There are other advances that promise potential cures for cancer and other diseases. Our understanding of DNA and decoding the human genome have advanced faster than Moore’s law. The costs of decoding have come down from $1 million to under $1,000 in the last dozen years, with companies like Illumina and its desktop sequencer leading the way. While the problems with data generation (of gene information) have been largely solved, interpreting that data is still a work in progress. Neuroscientist Ashley Van Zeeland thinks eventually there may be an ecosystem of applications to analyze and interpret your DNA data — perhaps downloadable on your device. Other companies like Ubiome are sequencing specific things like gut bacteria to detect a variety of problems, including cardiovascular disease, kidney disease, metabolic disorders, and gut diseases like Crohn’s.

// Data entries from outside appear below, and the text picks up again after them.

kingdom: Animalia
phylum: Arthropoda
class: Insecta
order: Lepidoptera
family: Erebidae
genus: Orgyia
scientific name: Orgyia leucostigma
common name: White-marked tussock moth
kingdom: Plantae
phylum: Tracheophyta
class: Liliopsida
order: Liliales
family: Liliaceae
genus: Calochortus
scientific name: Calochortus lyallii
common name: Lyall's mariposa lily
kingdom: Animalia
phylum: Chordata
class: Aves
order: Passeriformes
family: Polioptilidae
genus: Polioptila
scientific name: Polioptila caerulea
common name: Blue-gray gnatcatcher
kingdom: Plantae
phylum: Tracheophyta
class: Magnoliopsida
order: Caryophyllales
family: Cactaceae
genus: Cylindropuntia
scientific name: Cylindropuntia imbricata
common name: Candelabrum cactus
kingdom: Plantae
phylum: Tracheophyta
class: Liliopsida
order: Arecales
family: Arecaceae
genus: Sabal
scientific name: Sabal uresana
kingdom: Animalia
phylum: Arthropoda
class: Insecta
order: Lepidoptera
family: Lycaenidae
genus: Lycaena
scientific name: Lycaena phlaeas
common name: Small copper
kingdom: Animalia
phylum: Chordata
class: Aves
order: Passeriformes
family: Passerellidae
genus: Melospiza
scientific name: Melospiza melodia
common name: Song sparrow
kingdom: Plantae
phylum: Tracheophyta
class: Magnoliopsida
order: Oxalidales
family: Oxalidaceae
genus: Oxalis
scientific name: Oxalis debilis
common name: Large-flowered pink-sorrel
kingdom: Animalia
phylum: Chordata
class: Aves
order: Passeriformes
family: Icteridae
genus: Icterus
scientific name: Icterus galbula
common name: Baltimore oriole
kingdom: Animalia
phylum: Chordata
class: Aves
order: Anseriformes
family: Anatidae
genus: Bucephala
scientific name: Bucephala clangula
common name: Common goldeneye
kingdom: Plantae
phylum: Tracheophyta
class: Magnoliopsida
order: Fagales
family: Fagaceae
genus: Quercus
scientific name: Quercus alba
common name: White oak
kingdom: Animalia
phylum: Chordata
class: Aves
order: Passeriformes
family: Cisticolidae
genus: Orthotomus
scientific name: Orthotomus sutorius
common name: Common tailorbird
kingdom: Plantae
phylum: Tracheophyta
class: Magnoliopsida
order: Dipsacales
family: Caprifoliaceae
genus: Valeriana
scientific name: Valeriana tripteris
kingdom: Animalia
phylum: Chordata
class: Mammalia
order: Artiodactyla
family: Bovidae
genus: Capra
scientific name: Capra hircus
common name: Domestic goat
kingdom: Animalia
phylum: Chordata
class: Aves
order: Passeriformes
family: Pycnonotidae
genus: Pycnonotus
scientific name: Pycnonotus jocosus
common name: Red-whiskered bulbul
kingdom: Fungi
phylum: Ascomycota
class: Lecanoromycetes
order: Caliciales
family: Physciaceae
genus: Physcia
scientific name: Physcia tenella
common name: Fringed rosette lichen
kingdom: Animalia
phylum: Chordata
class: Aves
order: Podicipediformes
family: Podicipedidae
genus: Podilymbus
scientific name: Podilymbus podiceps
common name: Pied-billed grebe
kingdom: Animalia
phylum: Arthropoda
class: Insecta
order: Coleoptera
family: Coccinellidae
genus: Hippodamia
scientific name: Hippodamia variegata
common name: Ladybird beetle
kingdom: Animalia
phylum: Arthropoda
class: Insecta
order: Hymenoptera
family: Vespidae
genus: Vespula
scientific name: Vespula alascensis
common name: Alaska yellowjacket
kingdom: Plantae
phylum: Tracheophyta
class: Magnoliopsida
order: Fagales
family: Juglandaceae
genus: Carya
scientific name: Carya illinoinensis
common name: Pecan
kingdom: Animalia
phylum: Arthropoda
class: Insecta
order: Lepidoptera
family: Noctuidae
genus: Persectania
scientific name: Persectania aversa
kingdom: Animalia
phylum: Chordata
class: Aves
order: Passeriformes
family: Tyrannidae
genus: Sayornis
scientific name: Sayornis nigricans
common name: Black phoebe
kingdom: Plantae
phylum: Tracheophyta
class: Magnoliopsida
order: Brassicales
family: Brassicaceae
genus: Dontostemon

There are many more advances that are beyond my ability to cover here. But the future for exponential advances in healthcare (to use Dr. Kraft’s term) looks bright. The change in the systemic issues is not likely to come from within, or will be solved by legislation. In the same way that the smartphone revolution created opportunities for companies like Uber and Lyft to revolutionize transportation, health trackers and other devices and sensors, coupled with AI and other analytic software, will provide a new platform of data to power new forms of providing consumer friendly, cost effective care. It will take another 10 to 20 years, but we may look back at today and remember a very different health care landscape, wondering how we ever survived the old way — in the same way we can’t remember how we lived without smartphones.